• TASK GOAL: Copy all the entries below exactly, but not the pictures.

• DATA FOR REVIEW:
*** Begin section ***
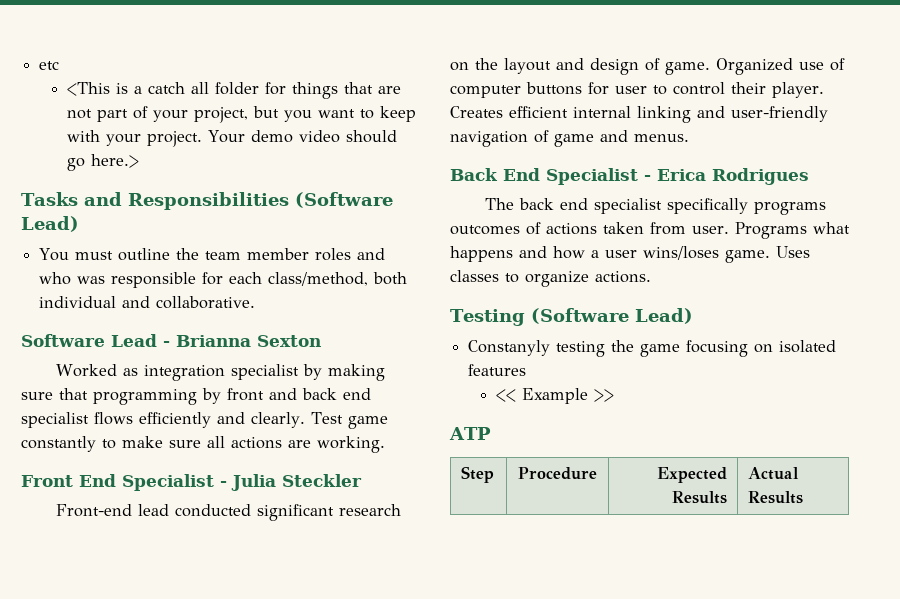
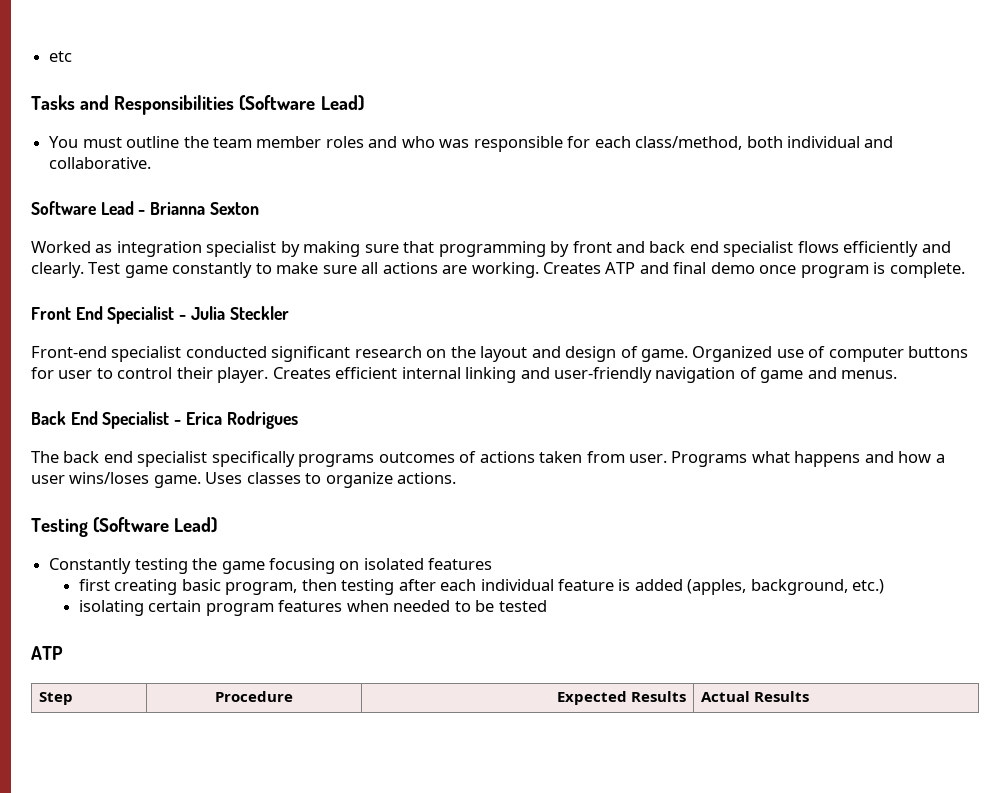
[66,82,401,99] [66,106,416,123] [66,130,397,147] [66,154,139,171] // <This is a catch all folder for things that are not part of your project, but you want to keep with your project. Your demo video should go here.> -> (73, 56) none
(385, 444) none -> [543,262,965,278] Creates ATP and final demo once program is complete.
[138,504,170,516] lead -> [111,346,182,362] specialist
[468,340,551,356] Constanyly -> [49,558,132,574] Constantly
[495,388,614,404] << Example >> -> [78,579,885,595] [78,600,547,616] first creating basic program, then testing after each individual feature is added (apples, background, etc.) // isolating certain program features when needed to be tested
*** End section ***
• EXERCISE ANSWER:
[66,82,401,99] [66,106,416,123] [66,130,397,147] [66,154,139,171] // <This is a catch all folder for things that are not part of your project, but you want to keep with your project. Your demo video should go here.> -> (73, 56) none
(385, 444) none -> [543,262,965,278] Creates ATP and final demo once program is complete.
[138,504,170,516] lead -> [111,346,182,362] specialist
[468,340,551,356] Constanyly -> [49,558,132,574] Constantly
[495,388,614,404] << Example >> -> [78,579,885,595] [78,600,547,616] first creating basic program, then testing after each individual feature is added (apples, background, etc.) // isolating certain program features when needed to be tested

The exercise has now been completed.